Study material Block Start

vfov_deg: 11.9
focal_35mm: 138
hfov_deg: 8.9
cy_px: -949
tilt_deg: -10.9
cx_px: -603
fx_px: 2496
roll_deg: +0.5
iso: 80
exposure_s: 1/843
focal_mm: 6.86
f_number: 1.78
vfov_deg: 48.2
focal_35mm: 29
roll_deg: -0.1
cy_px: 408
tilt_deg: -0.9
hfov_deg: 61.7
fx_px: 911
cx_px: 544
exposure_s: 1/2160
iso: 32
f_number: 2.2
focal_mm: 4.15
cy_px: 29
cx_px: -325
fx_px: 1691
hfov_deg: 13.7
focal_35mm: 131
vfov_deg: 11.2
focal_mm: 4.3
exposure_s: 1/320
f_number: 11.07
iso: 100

Study material Block End
Study material Block Start

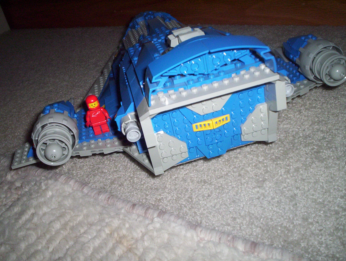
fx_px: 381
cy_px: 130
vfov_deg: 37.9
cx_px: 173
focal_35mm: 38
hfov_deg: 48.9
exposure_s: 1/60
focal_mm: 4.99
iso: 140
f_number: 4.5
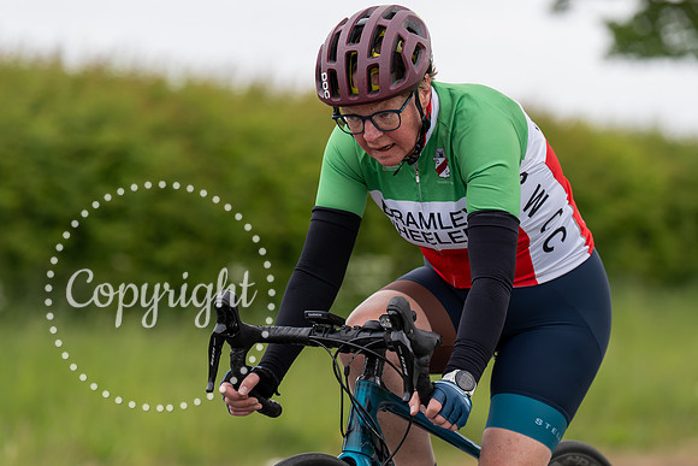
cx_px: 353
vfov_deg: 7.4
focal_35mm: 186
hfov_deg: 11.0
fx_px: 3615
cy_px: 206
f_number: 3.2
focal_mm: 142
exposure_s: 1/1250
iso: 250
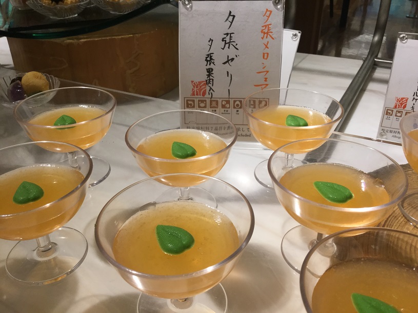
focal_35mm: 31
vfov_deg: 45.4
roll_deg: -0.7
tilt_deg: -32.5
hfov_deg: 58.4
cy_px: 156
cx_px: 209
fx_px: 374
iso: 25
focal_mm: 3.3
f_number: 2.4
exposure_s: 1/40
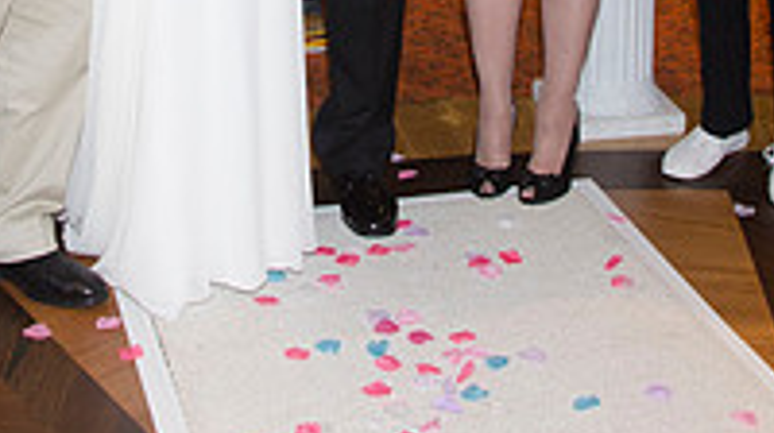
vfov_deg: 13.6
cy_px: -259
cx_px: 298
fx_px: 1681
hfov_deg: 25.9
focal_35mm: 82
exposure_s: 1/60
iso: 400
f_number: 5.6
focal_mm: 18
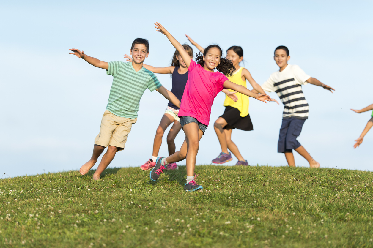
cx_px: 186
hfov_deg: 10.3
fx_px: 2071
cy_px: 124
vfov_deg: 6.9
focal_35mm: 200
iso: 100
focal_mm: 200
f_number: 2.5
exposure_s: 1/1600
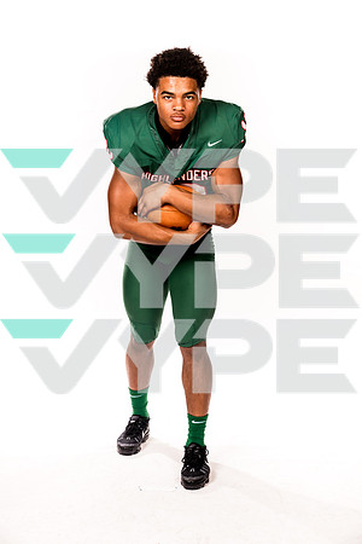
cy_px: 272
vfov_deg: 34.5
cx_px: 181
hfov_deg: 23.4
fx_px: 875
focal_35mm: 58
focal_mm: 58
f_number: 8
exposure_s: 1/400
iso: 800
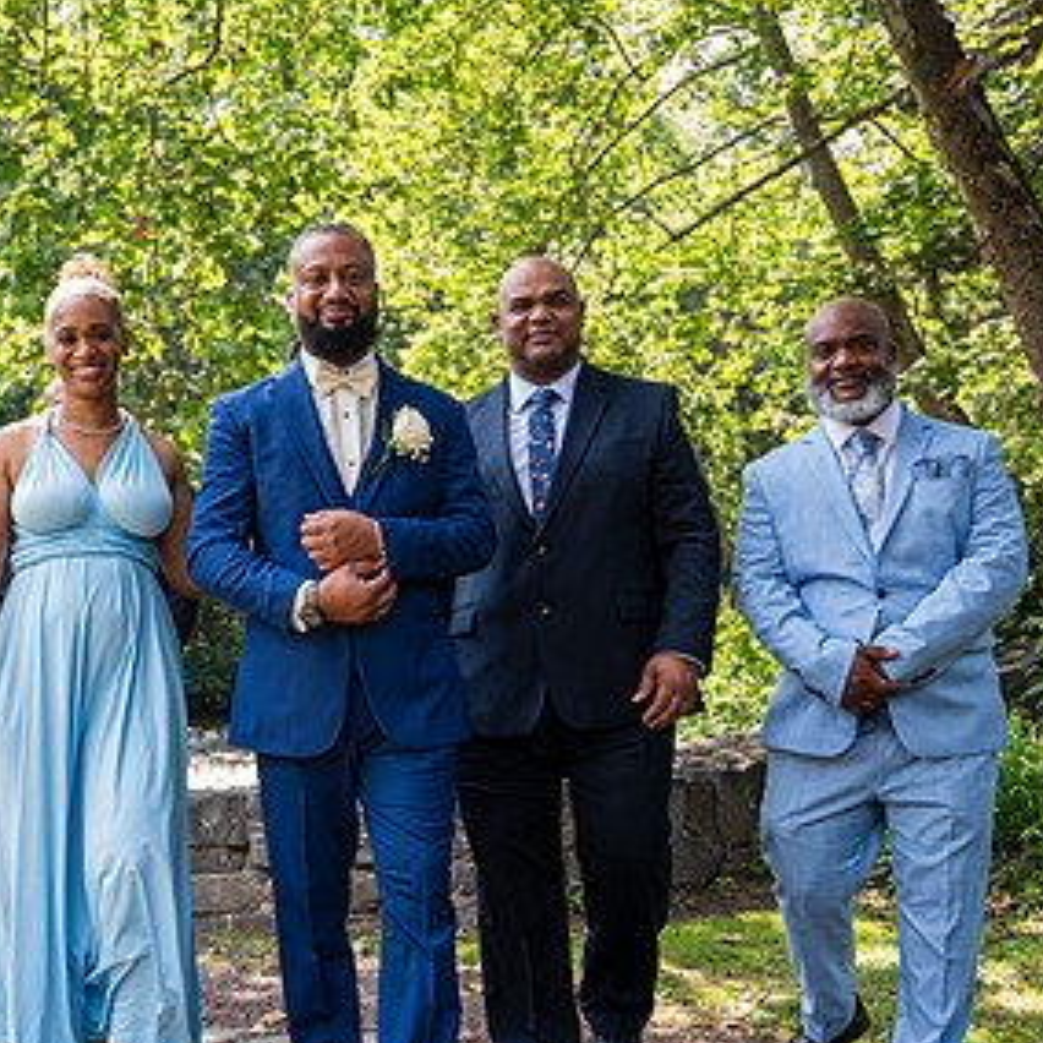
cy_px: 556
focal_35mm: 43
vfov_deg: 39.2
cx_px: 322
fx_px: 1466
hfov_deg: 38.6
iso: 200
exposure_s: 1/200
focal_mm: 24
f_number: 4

Study material Block End
Study material Block Start

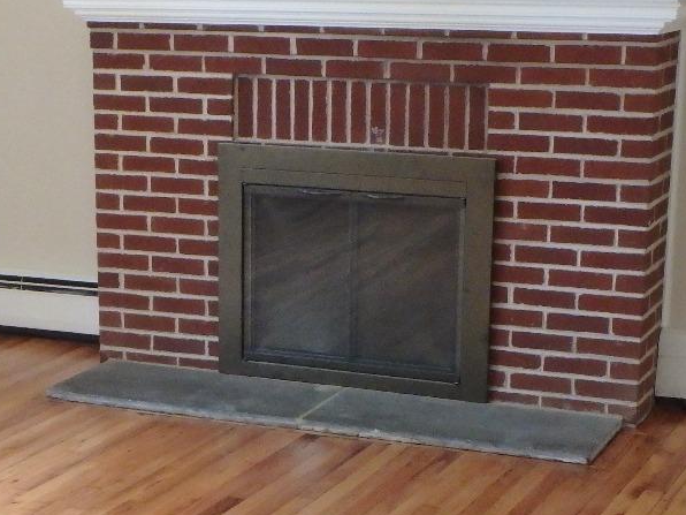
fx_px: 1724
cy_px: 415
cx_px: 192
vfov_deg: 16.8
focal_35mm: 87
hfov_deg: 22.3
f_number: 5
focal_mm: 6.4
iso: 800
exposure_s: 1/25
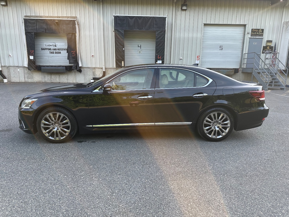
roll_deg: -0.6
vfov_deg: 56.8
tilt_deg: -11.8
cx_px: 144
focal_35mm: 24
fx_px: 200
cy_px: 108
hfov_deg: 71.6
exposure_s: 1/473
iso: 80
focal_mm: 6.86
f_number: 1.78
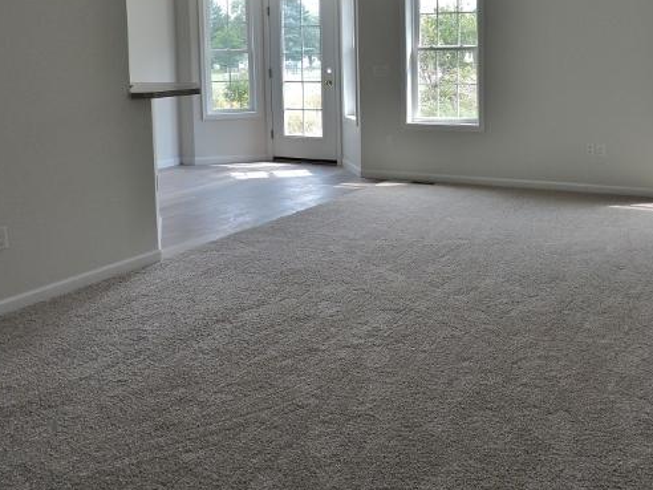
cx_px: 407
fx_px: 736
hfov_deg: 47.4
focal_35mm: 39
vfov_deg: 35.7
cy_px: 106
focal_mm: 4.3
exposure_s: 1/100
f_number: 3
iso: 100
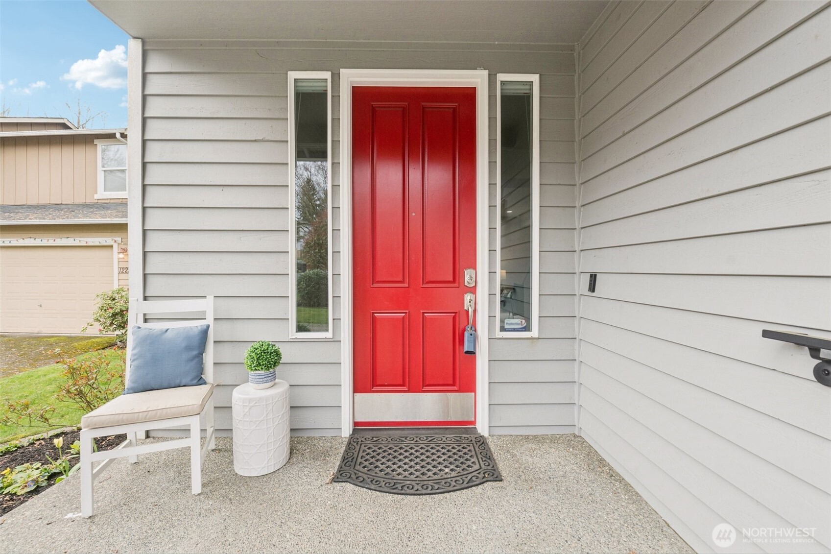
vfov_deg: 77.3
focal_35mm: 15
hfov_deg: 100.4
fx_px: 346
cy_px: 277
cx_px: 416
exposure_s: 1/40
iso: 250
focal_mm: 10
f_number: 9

Study material Block End

__What is needed__. Beginning with the line above that contains "hfov_deg: 100.4", copy each line exactly up to and including the line that contains "f_number: 9", and go no further.

__Answer section__.
hfov_deg: 100.4
fx_px: 346
cy_px: 277
cx_px: 416
exposure_s: 1/40
iso: 250
focal_mm: 10
f_number: 9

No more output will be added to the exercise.